Roslyn: Nullable reference type checking ignores [Optional][DefaultParameterValue(null)]

Created on 15 Mar 2020  路  10Comments  路  Source: dotnet/roslyn

With enabled nullable types:

#nullable enable
void Foo(object param = null) {}

I get the warning from the compiler: > Cannot convert null literal to non-nullable reference type.
However, if I change signature to this:

#nullable enable
void Foo([Optional, DefaultParameterValue(null)] object param ) {}

Compiler is totally fine with this.

P.S. I've discovered this issue for the case of caller member name which requires default value:

[CallerMemberName, DisallowNull, Optional, DefaultParameterValue(null)] string memberName
Area-Compilers untriaged

Most helpful comment

Because this is not a ref parameter or a generic type, DisallowNull is the wrong thing to use.

Sounds like this should be a warning then :)

All 10 comments

You really shouldn't be using the attributes [Optional] and [DefaultParameterValue] manually in the first place.
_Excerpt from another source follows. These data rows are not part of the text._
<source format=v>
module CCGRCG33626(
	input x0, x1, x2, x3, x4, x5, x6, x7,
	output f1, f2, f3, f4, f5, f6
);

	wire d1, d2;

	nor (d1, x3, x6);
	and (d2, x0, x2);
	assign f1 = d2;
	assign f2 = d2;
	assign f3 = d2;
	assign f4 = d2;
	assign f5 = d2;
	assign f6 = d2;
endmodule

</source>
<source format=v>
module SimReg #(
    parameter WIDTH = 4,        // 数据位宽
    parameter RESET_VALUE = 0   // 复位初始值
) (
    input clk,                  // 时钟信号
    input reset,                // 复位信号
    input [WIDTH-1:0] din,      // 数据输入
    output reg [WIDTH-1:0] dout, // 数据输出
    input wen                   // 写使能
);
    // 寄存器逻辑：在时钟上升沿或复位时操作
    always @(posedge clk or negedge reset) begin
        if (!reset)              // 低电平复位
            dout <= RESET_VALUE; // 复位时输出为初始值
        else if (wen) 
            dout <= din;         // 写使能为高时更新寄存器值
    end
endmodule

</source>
There are many things which I shouldn't do, but which are fine for the compiler.

[CallerMemberName] string memberName = null! is preferable. It emits different IL because DisallowNull is not present (it would be redundant).

@jnm2 , I agree, but [DisallowNull] would indicate to the caller that null is not ok. Anyway, this parameter should not be used explicitly, but it is still possible.
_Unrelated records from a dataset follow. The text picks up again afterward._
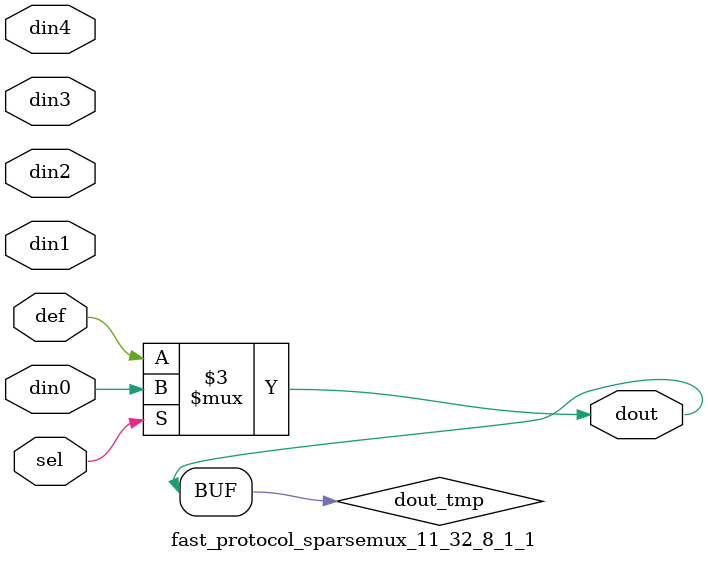
<source format=v>
`timescale 1ns / 1ps

module fast_protocol_sparsemux_11_32_8_1_1 (din0,din1,din2,din3,din4,def,sel,dout);

parameter din0_WIDTH = 1;

parameter din1_WIDTH = 1;

parameter din2_WIDTH = 1;

parameter din3_WIDTH = 1;

parameter din4_WIDTH = 1;

parameter def_WIDTH = 1;
parameter sel_WIDTH = 1;
parameter dout_WIDTH = 1;

parameter [sel_WIDTH-1:0] CASE0 = 1;

parameter [sel_WIDTH-1:0] CASE1 = 1;

parameter [sel_WIDTH-1:0] CASE2 = 1;

parameter [sel_WIDTH-1:0] CASE3 = 1;

parameter [sel_WIDTH-1:0] CASE4 = 1;

parameter ID = 1;
parameter NUM_STAGE = 1;



input [din0_WIDTH-1:0] din0;

input [din1_WIDTH-1:0] din1;

input [din2_WIDTH-1:0] din2;

input [din3_WIDTH-1:0] din3;

input [din4_WIDTH-1:0] din4;

input [def_WIDTH-1:0] def;
input [sel_WIDTH-1:0] sel;

output [dout_WIDTH-1:0] dout;



reg [dout_WIDTH-1:0] dout_tmp;


always @ (*) begin
(* parallel_case *) case (sel)
    
    CASE0 : dout_tmp = din0;
    
    CASE1 : dout_tmp = din1;
    
    CASE2 : dout_tmp = din2;
    
    CASE3 : dout_tmp = din3;
    
    CASE4 : dout_tmp = din4;
    
    default : dout_tmp = def;
endcase
end


assign dout = dout_tmp;



endmodule

</source>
Anyway, this parameter should not be used explicitly, but it is still possible.

R# does warn on such usages. I think this is a good candidate for warning waves.

@voroninp DisallowNull is redundant because the parameter type string is already non-nullable. DisallowNull was designed to be applied to generic types or to nullable reference types where the expression must not be null before the call but may be null when the call returns. Because this is not a ref parameter or a generic type, DisallowNull is the wrong thing to use.

Because this is not a ref parameter or a generic type, DisallowNull is the wrong thing to use.

Sounds like this should be a warning then :)

I agree, and I wish analyzers were considered in every API pass. Lots of untapped timesavers hiding around the BCL IMO.

Moving to roslyn as this sounds like more of an anlayzer/compiler choice rather than lang decision.

The above scenarios work now, so I'll close this out.

Because this is not a ref parameter or a generic type, DisallowNull is the wrong thing to use.

Sounds like this should be a warning then :)

This is tracked by #36073. I would be interested to see a proposal for precisely what usages of nullability attributes should produce warnings. I think it would probably help steer people onto the right path.

[CallerMemberName] string memberName = null! is preferable. It emits different IL because DisallowNull is not present (it would be redundant).

Note that there isn't a guarantee that the CallerMemberName will be substituted by the compiler in all scenarios. In some scenarios involving implicit code, the explicit default value (null in this case) will be used instead.